— What this task involves —
Repeat exactly, and only, the lines below starting at the line that contains "- pillow [211,379,320,413]" and ending at the line that contains "- hardback book [127,416,205,462]", inclusive of both.

— Records for the exercise —
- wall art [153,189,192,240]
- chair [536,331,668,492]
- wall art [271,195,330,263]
==
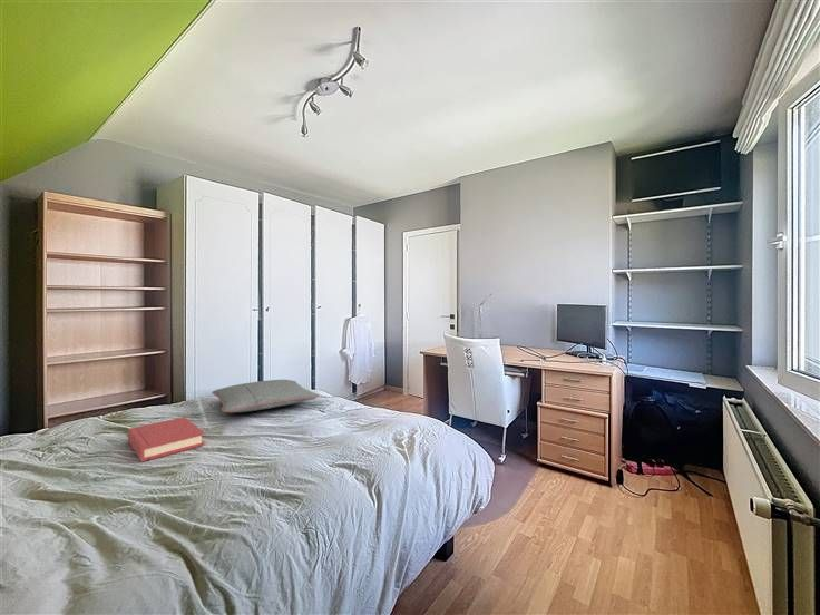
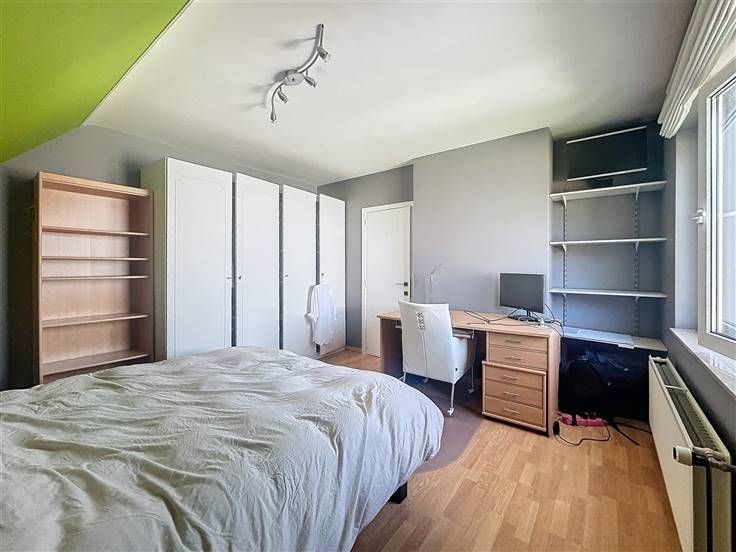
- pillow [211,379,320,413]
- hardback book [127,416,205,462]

— Answer for this exercise —
- pillow [211,379,320,413]
- hardback book [127,416,205,462]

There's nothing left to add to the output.